25 Mar 2014

Vesper Sync Diary #11 - Scaling

I have no idea what’s going to happen the day we ship Vesper with syncing. I don’t know what traffic will be like.

My job is to make sure our servers can handle it, no matter what — which means I’ve thought a lot about scaling.

The Big Thing

The heart of the app is notes and tags, and it’s tempting to start by thinking about the notes and tags database and the API server.

But that’s not really the big thing. The big thing is pictures.

One single picture may be bigger than a given user’s notes and tags. A user with several pictures will almost always have more in picture data than in notes and tags.

We’re solving that problem like this:

Pictures are stored in Amazon S3. They’re not stored in a folder on our server; they’re most definitely not stored in a SQL database.
Client apps talk directly to S3. Pictures are not uploaded to our API server and then sent to S3 — the picture data never hits our API server. (The API server does, however, build connection strings for clients to talk to S3. But that’s super-fast and not a burden on the API server.)

I have no doubts about S3’s ability to scale. It handles much larger systems than ours.

And because the API server doesn’t have to handle binary uploads, it’s free to handle notes and tags syncing.

Notes and Tags Syncing - Deltas

The worst thing I could is upload the entire database and download the entire database. The trick is to do deltas — upload only the things that have changed, and download only the things that changed on the server.

Each note has a serverModificationDate field on the server. When a note changes on the server, that field is updated to the current time. It’s not a client-modified date — it has to be the date modified on the server.

When a client asks for notes with recent changes, it sends an opaque sync token that the server decodes to a date. That date ends up in a SQL query on the serverModificationDate field.

Note, though, that I return an entire note when it’s been changed. I could return only the changed fields, but that would mean keeping a server-modified-date for each field, which means more code and a bigger database. I think it’s worth sticking with one field and returning an entire note.

Data simplification

In Vesper 1.0 notes were identified by a UUID string — which is a string 36 characters long. For a client-only database that’s not the worse thing ever.

But when you have a server with everyone’s data (everyone who syncs) then it’s important to try to reduce database size. So I switched to using a 64-bit integer as the primary key for notes.

It’s a small bandwidth saving, but it’s a big saving in database size.
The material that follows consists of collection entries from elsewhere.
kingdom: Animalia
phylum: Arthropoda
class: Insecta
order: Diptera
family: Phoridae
(Last time I wrote about this I was considering using CityHash. But just using SecRandomCopyBytes and checking for collisions is simpler. Since, on the server, the primary key is note ID + user ID, I don’t have to worry about collisions across users.)
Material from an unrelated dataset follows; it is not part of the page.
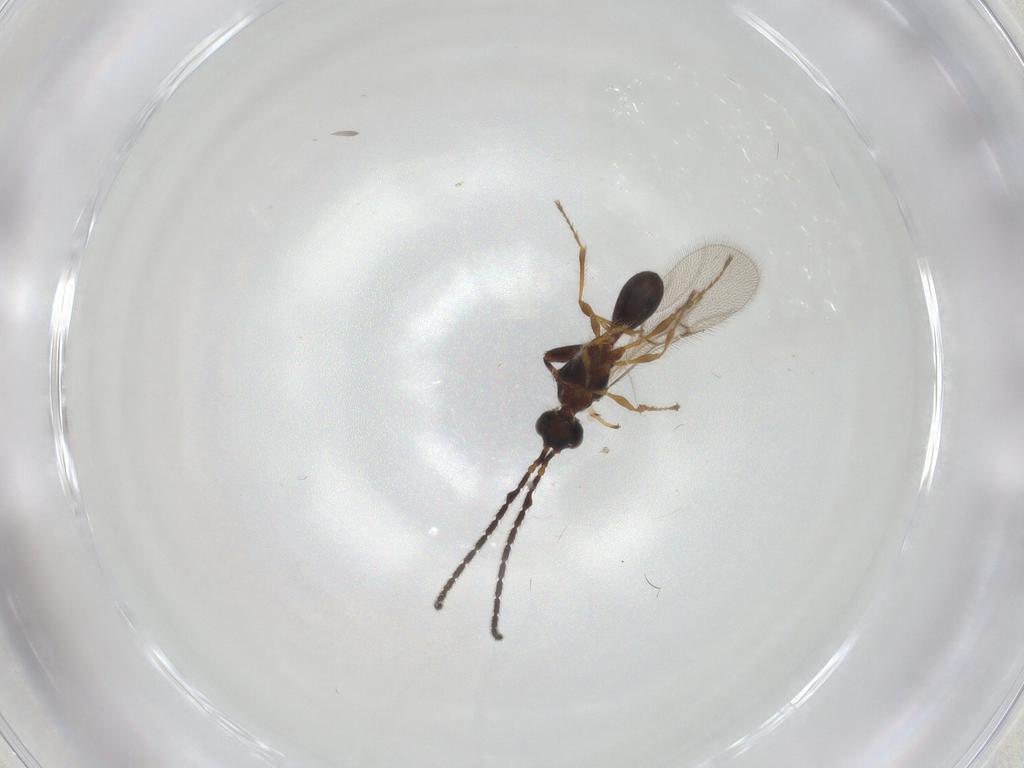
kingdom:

Another simplification: I’m not syncing properties that could be calculated.

Some of the obvious ones are things like the links property. Though it’s stored in the database on the client, there’s no need for the server to know about this. The client can regenerate the links array for a note whenever its text changes.
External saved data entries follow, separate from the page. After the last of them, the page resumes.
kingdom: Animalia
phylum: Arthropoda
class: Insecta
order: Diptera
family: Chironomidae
(Other client-only database fields: links, thumbnailID, truncatedText.)

Handling Deleted Notes

The easy way to handle a deleted note is a deleted column in the notes table. But this isn’t the best use of space.

Instead there’s a deletedNotes table that stores only note IDs. (On both client and server.)

This means that when a note is deleted it’s gone from the server — its row in the notes table is deleted, and its ID is added to the deletedNotes table.

Cheating

The client database in Vesper 2.0 has four main tables: notes, tags, attachments, and deletedNotes. It has two lookup tables that relate ordered tags and ordered attachments.

The server database has just three main tables: notes, tags, and deletedNotes. And it has zero lookup tables.

Though a note can have many attachments, a given attachment relates to just one note. Were attachments a separate table, retrieving notes would also mean fetching from the attachments table. But instead I’m storing the attachments as JSON in an attachments column in the notes table.

I’m doing something similar with tags: the tag names for a note are stored as JSON in a tags column in the notes table.

You might argue that this is the wrong way to do it, and I’d understand that argument and generally agree. (And, in fact, the client database is structured the way you’d recommend.)

But by doing things on the server this way I get a couple benefits.

Much simpler code on the server.
Easy and fast fetches. The server can retrieve a note with one call to one table and no joins — the fastest-possible fetch. It doesn’t also have to fetch from two lookup tables and from tags and attachments tables just to retrieve a note and its relationships.

Node

This is all running in Node.js on a system where I can easily increase the number of instances as needed. Node is reputed to be fast at things like this.

Summary

Pictures are handled by S3, which scales.

The API server itself shouldn’t be a bottleneck.

The only bottleneck is the database, since there’s just the one. I’ve done everything I can think of to keep it small and simple. The server is fetching just changed objects, and the queries are all kindergarten SQL with no joins. The appropriate indexes have been created.

So — in theory — scaling on day one will just be a matter of making sure there are enough instances of the API server running. How hard could that be?

PS I think I wrote this mainly to reassure myself that it’ll be okay.